_WORK INSTRUCTION_:
No pictures, nothing altered: return the data below.

Data excerpts:
== == ==

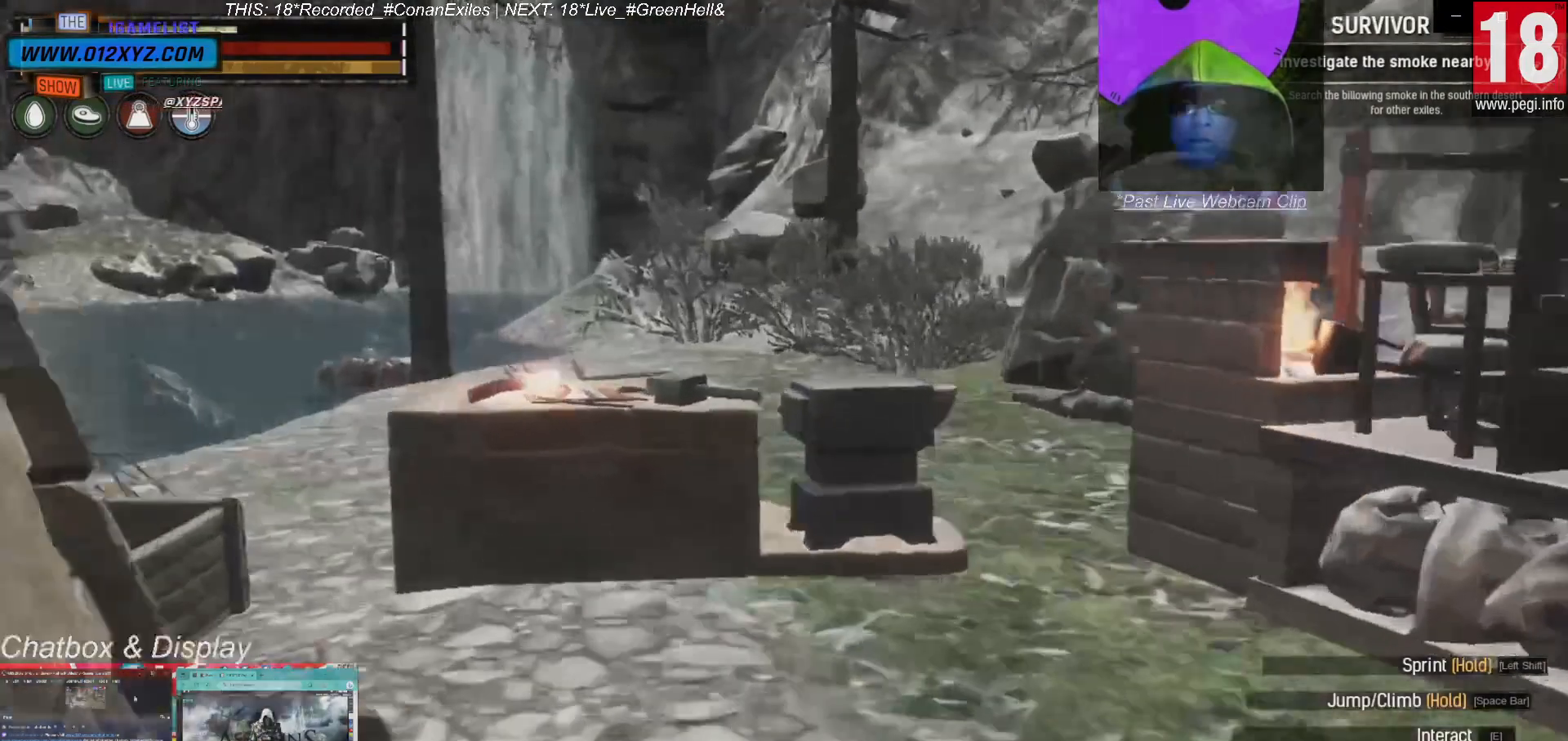
{"keys": [], "mouse": [], "events": [[67, "w", "up"]]}
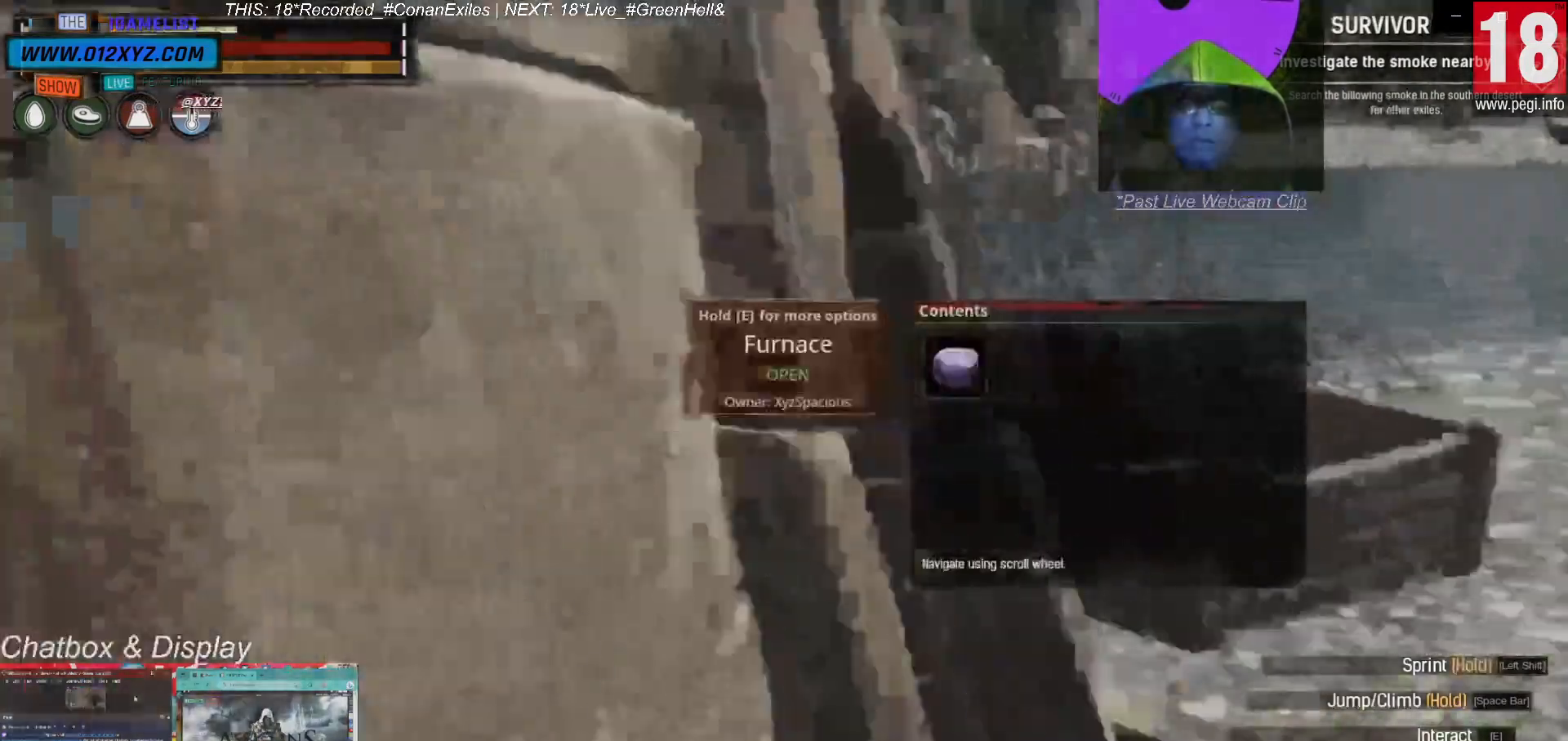
{"keys": [], "mouse": [], "events": [[67, "d", "down"], [300, "d", "up"]]}
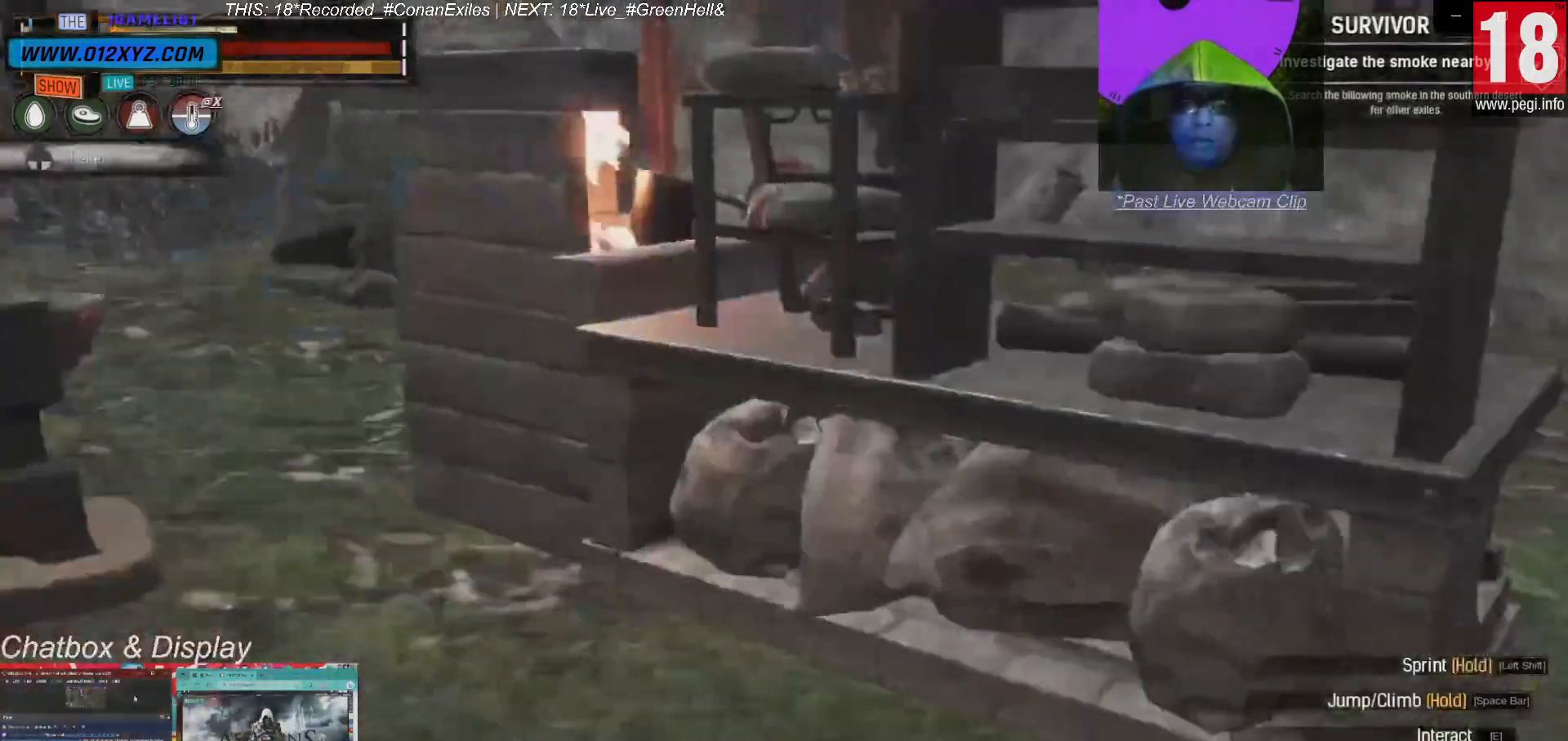
{"keys": [], "mouse": [], "events": []}
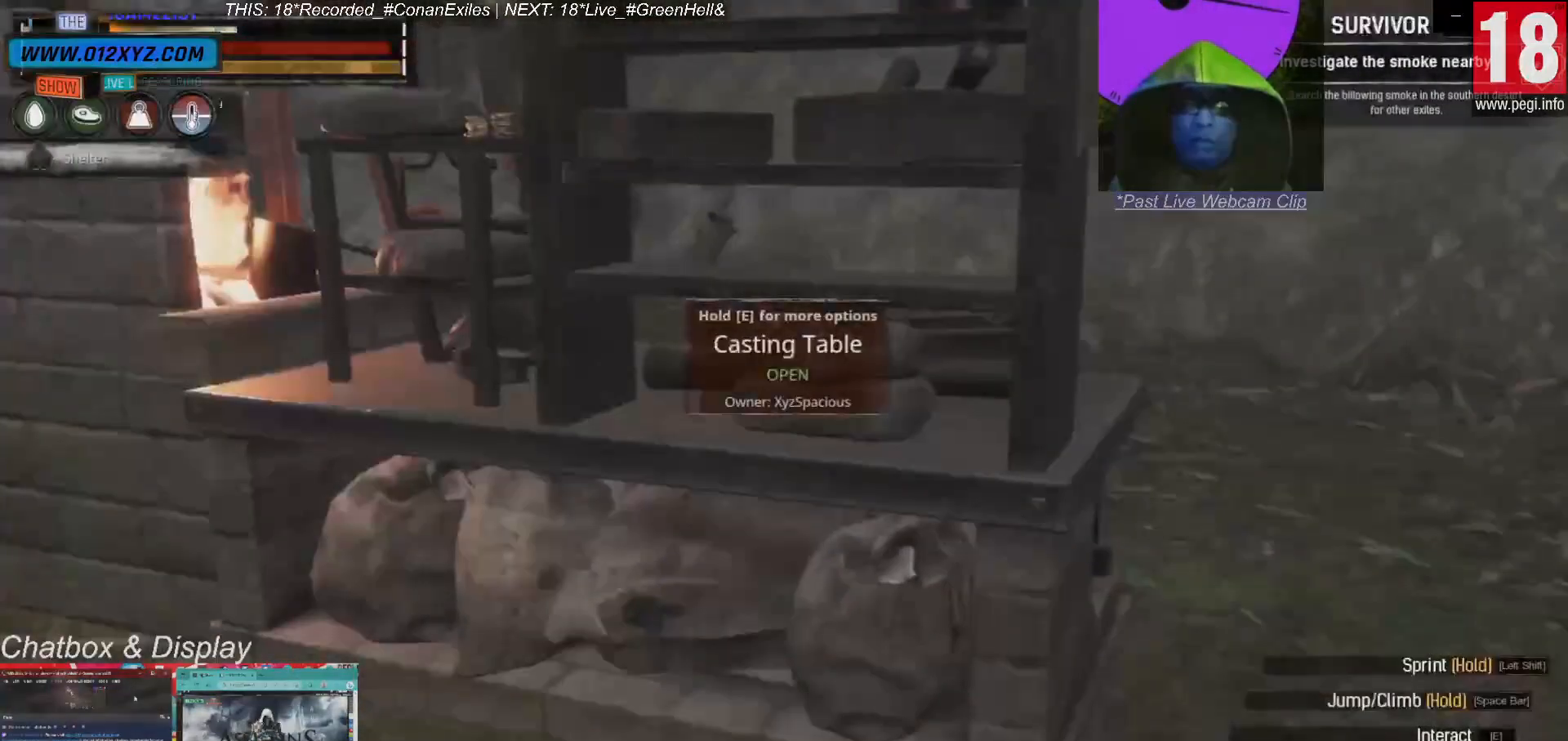
{"keys": [], "mouse": [], "events": []}
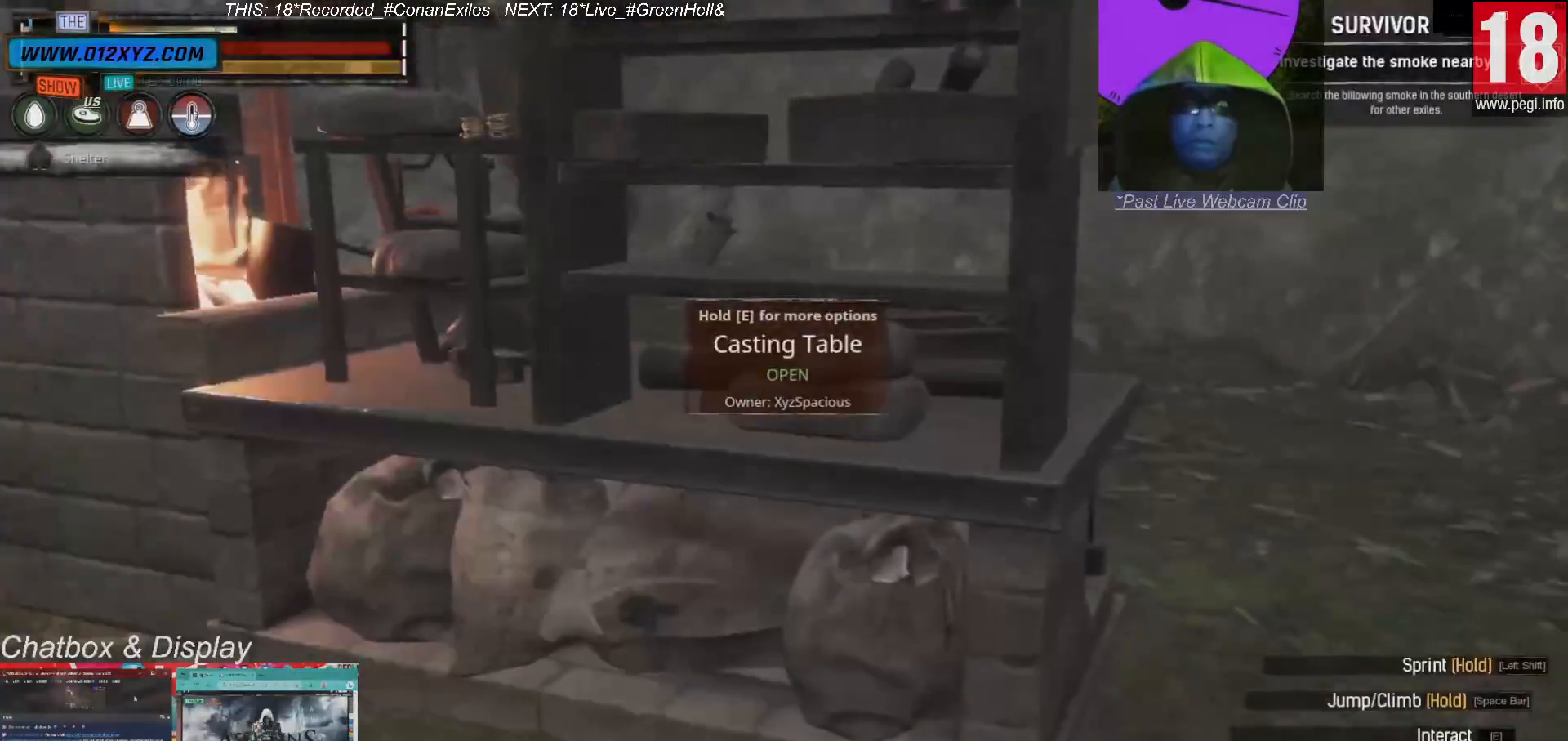
{"keys": [], "mouse": [], "events": [[67, "e", "down"], [100, "e", "up"]]}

== == ==

_ANSWER TO THE PROBLEM_:
{"keys": [], "mouse": [], "events": [[67, "w", "up"]]}
{"keys": [], "mouse": [], "events": [[67, "d", "down"], [300, "d", "up"]]}
{"keys": [], "mouse": [], "events": []}
{"keys": [], "mouse": [], "events": []}
{"keys": [], "mouse": [], "events": [[67, "e", "down"], [100, "e", "up"]]}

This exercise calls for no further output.